# MEDIO FÍSICO > Embalses > Ebro >  La plaga del mejillón cebra se estanca en los pantanos de la cuenca del río Ebro

## sergi1907

*La Confederación Hidrográfica del Ebro (CHE) ha finalizado la campaña de muestreo de larvas de mejillón cebra en masas de agua de toda la Cuenca correspondiente al año 2010. Esta actuación de detección precoz ha consistido en la toma de 983 muestras en 296 puntos distintos y los resultados obtenidos, confirman que no ha habido ningún caso nuevo de presencia larvaria.*

Los embalses con presencia de adultos de mejillón cebra siguen siendo Mequinensa, Ribarroja, Flix, Sobrón y Calanda y se ha vuelto a detectar larvas en Talarn, Rialb, Sant Llorenç de Montgai, Lanuza, Búbal, Sabiñánigo, Ullíbarri, La Tranquera y Utchexa. 
Además, repiten como embalses clasificados en riesgo: La Estanca de Alcañiz y Civán, ambos por encontrarse aguas abajo del embalse de Calanda.
Los muestreos de larvas de mejillón cebra se realizan cada verano en 64 embalses de toda la Cuenca. Esta medida se integra en el Plan de Choque contra el mejillón cebra y permite conocer el mapa de afección real y potencial de la Cuenca, que la Confederación hace público cada año. 
Como novedad, en la campaña 2010 se ha establecido una clasificación de los embalses para planificar los muestreos según una valoración previa de riesgo de invasión del molusco y se han intensificado los análisis. Además del muestreo de agua superficial de años anteriores, se ha realizado la modalidad con pesca vertical y se han aplicado innovadoras técnicas genéticas de detección de larvas.
En concreto, este año se han efectuado 983 tomas de muestra entre los meses de mayo y setiembre, con una periodicidad quincenal o mensual. La detección se ha centrado en los embalses navegables y para asegurar el control de cada una de las masas de agua, se han tomado muestras en varios puntos hasta alcanzar un total de 296 puntos de muestreo.
Los resultados obtenidos han confirmado que no ha habido ningún caso nuevo en el que se haya detectado presencia larvaria por lo que no se ha clasificado ningún nuevo embalse como afectado por esta plaga.
La CHE participa de forma activa en actividades de control, normativas, divulgativas y de investigación en coordinación con las Comunidades Autónomas, administraciones con competencia medioambiental y en el control de especies invasoras. 
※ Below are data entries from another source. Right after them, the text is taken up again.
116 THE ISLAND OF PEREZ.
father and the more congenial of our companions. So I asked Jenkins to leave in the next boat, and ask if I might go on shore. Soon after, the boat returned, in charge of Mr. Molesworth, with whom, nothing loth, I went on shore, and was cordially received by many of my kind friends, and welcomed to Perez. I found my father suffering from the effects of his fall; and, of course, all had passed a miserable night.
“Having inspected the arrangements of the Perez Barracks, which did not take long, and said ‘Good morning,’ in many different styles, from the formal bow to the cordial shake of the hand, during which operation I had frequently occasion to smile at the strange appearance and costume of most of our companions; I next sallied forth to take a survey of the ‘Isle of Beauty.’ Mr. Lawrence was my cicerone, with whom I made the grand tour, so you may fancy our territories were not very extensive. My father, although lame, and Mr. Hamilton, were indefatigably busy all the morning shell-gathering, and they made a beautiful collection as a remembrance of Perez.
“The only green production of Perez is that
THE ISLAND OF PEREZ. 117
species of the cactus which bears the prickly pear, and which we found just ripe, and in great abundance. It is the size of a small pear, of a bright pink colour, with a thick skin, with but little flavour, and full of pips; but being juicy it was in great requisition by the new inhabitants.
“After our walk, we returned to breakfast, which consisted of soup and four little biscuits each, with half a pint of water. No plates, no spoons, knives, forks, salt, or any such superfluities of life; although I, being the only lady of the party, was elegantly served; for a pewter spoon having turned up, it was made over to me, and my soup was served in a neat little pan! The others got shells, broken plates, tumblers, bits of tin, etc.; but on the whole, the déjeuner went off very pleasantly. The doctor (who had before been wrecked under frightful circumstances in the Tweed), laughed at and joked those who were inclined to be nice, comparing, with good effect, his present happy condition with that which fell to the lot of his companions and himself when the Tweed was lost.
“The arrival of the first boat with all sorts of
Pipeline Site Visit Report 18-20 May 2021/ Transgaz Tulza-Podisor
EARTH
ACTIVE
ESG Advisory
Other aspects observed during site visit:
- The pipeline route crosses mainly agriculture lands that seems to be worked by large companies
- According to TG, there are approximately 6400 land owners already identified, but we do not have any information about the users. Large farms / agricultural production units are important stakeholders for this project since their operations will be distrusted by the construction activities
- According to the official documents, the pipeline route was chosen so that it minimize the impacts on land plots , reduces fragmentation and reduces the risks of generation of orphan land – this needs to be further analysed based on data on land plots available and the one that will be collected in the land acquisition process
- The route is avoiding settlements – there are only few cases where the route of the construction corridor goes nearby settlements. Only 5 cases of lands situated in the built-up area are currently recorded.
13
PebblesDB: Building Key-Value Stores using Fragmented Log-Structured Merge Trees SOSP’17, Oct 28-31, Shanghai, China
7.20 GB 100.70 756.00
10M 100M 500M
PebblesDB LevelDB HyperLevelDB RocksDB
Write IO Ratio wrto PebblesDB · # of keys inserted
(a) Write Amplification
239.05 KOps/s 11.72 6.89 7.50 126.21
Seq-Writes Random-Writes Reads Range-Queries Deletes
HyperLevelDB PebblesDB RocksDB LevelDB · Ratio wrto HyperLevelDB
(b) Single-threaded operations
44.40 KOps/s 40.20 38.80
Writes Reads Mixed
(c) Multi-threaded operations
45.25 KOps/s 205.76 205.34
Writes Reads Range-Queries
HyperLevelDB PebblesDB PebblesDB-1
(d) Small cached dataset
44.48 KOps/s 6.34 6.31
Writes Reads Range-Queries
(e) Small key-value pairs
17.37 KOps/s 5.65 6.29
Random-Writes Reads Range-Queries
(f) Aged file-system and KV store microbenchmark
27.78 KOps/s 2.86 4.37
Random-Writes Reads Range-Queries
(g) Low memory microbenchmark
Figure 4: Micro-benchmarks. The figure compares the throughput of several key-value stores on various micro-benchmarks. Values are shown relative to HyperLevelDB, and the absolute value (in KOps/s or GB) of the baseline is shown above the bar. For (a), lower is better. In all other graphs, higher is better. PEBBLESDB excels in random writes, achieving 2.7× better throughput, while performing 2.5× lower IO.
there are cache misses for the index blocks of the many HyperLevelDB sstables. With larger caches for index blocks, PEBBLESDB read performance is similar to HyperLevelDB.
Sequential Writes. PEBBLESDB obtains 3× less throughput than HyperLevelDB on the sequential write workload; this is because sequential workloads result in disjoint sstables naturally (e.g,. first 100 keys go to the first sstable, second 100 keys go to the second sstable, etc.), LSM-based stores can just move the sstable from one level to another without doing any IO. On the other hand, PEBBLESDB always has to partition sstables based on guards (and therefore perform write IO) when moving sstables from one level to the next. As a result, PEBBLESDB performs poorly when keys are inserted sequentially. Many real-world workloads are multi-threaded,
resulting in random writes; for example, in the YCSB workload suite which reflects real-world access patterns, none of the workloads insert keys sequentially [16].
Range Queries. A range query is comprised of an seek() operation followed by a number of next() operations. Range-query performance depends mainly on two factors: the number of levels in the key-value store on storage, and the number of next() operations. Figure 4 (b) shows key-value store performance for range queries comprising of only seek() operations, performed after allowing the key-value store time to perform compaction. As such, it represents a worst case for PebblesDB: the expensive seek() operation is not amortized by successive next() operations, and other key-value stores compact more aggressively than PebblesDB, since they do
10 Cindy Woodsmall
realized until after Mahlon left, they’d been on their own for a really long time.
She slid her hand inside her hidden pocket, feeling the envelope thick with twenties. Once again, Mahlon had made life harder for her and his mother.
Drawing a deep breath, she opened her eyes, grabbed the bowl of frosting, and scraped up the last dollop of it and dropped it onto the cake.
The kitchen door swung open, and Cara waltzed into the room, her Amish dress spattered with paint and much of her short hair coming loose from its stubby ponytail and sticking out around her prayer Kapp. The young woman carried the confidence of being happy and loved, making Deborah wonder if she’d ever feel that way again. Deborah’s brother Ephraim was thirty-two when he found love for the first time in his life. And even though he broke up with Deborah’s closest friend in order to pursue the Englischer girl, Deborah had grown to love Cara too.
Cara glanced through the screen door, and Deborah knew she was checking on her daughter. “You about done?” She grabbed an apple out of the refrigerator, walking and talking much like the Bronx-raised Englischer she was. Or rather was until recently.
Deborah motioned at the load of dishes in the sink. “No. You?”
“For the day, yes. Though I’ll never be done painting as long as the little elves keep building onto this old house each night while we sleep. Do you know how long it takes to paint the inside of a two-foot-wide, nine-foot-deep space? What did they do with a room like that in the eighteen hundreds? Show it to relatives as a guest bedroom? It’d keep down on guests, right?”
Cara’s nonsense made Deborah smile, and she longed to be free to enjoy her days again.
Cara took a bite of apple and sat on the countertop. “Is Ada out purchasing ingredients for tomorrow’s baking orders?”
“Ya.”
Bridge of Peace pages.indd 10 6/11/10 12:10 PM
http://www.lamanyana.es/web/html/lan...rtida=00:00:01

----------


## F. Lázaro

A ver si los biólogos sacan algo que mate a toda esa peste  :Roll Eyes (Sarcastic):  sin que interfiera con el resto del medio... sería perfecto, pero por desgracia, creo que estamos lejos aún de eso... :Frown: 

Vaya engorro de mejillón, encima no valen ni para echarlos al arroz  :Embarrassment:  :Mad: 

Un saludo.

----------


## REEGE

La Cuenca Hidrográfica del Ebro abre una estación de desinfección de embarcaciones en el pantano de Talarn. 
Lleida, 14 abr (EFE).- La Confederación Hidrográfica del Ebro (CHE) ha anunciado hoy la puesta en marcha de una nueva estación de desinfección de embarcaciones en el embalse de Talarn, en Lleida, que ha supuesto una inversión de 60.000 euros.

Según la CHE, la instalación, que ha entrado en funcionamiento hoy mismo, permite cumplir con el protocolo de desinfección de embarcaciones que se recoge en las normas de navegación en la Cuenca del Ebro, para frenar la invasión del mejillón cebra.

Estas infraestructuras pueden construirse por iniciativa privada o por iniciativa de cualquier administración pública y su gestión es privada.

En el caso de la CHE, ha puesto en marcha la construcción de una serie de estaciones priorizando aquellos embalses que están afectados por la presencia de larvas de mejillón cebra.

La obra ha consistido en la construcción de una plataforma de lavado dotada con un sistema de recogida de aguas, un sistema de drenaje y una sala técnica para el uso de agua clorada a 160 bares de presión y con una temperatura por encima de los 60 grados.

El caudal se sitúa entre 600 y 1.200 litros por hora. EFE

----------